Устинья Николаевна ходила за Канабеевским по пятам, угождала ему, варила ему брусничные кисели, жарила для него, парила. Она окружала его вниманием, жарко обдавая его пылом своего широкого жирного тела. Когда он, утомленный, лежал на койке, она садилась недалеко от него на лавке, широко расставив ноги, оплывшая, неподвижная, полузакрывала и без того узкие глаза и глядела сквозь щелочки дремотно, неотрывно.
Канабеевский чувствовал этот взгляд, ворочался, укрывался от него. Он чуял тяжелый запах разогретого бабьего тела, его тошнило от него. Но вместе с тем внутри, где-то в окрепающем, наливающемся силою теле что-то вздрагивало, томило, звало.

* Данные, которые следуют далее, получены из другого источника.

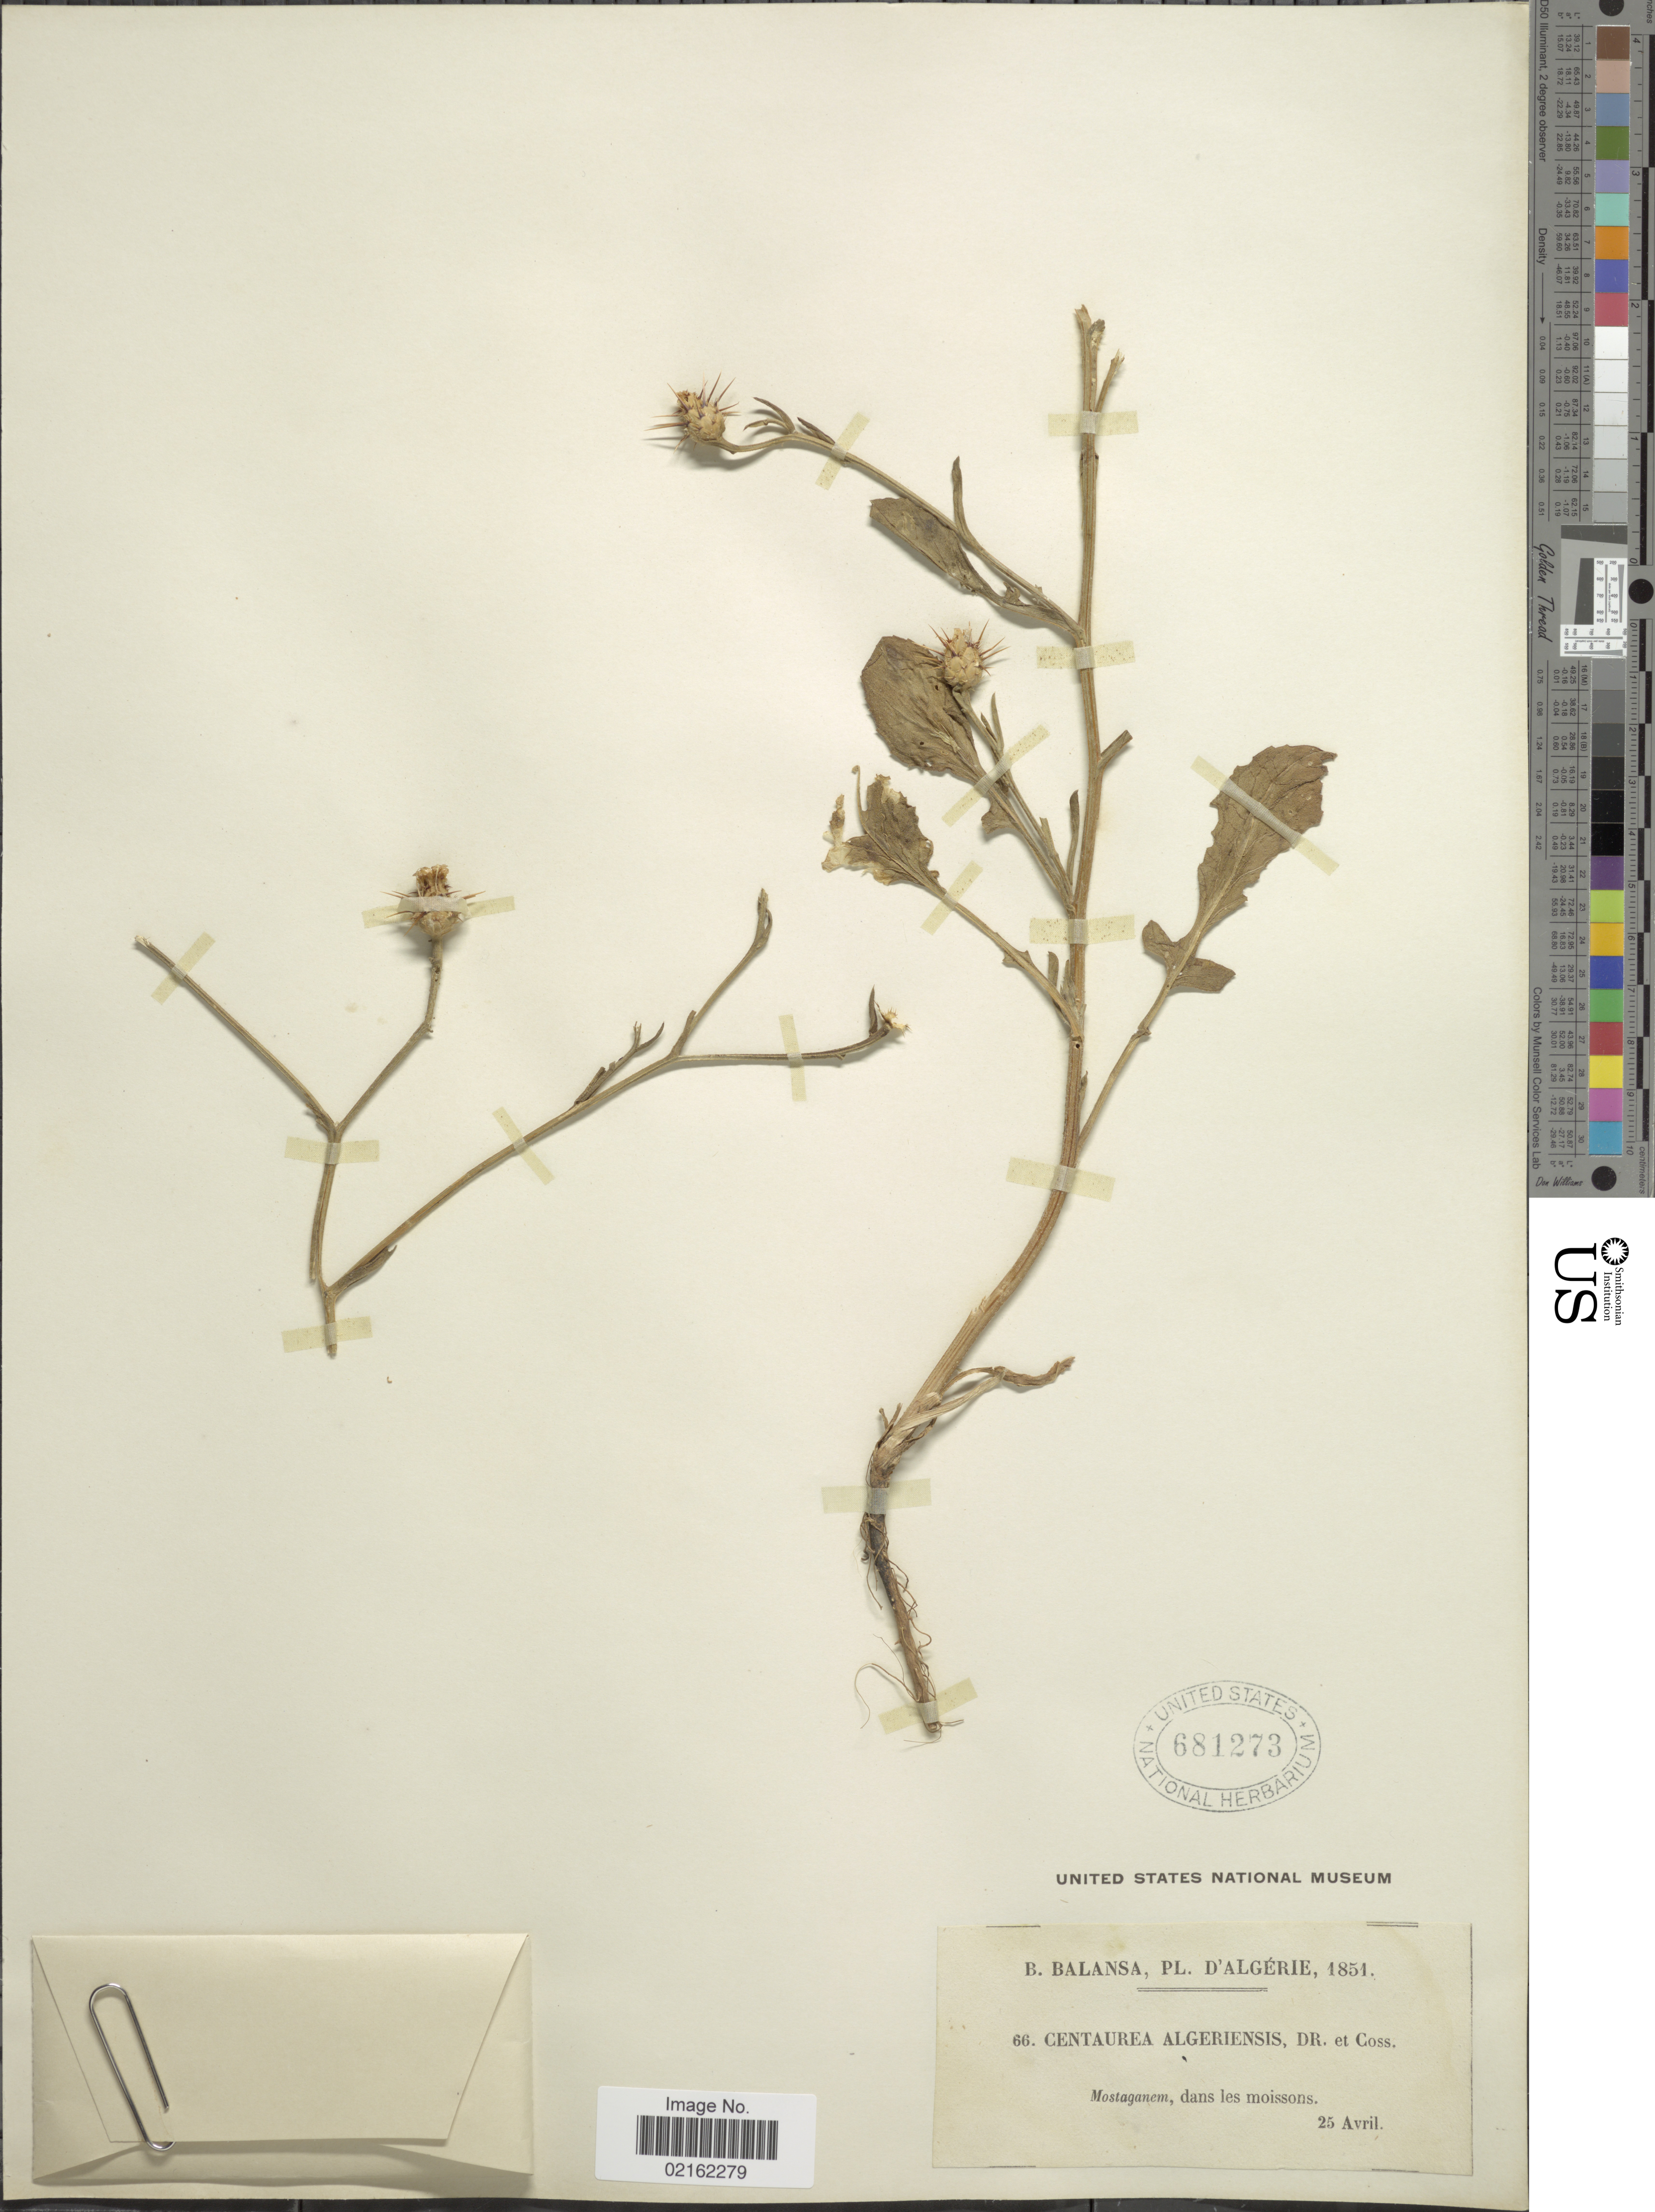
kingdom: Plantae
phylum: Tracheophyta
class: Magnoliopsida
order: Asterales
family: Asteraceae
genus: Centaurea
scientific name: Centaurea diluta subsp. algeriensis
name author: (Coss. & Durieu) Maire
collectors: B. Balansa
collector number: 66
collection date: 1851-04-25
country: Algeria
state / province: Mostaganem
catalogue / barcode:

Тяжело подымалась Устинья Николаевна, глухо вздыхала, отрывала свой липкий взгляд от поручика и уходила на свою, на хозяйскую половину. Там Макар Иннокентьевич, если он бывал в избе, подозрительно оглядывал ее, и, ощеряя зубы, ругался:
-- Опять совалась к тому?.. У-у, сука волчья!.. Погоди!..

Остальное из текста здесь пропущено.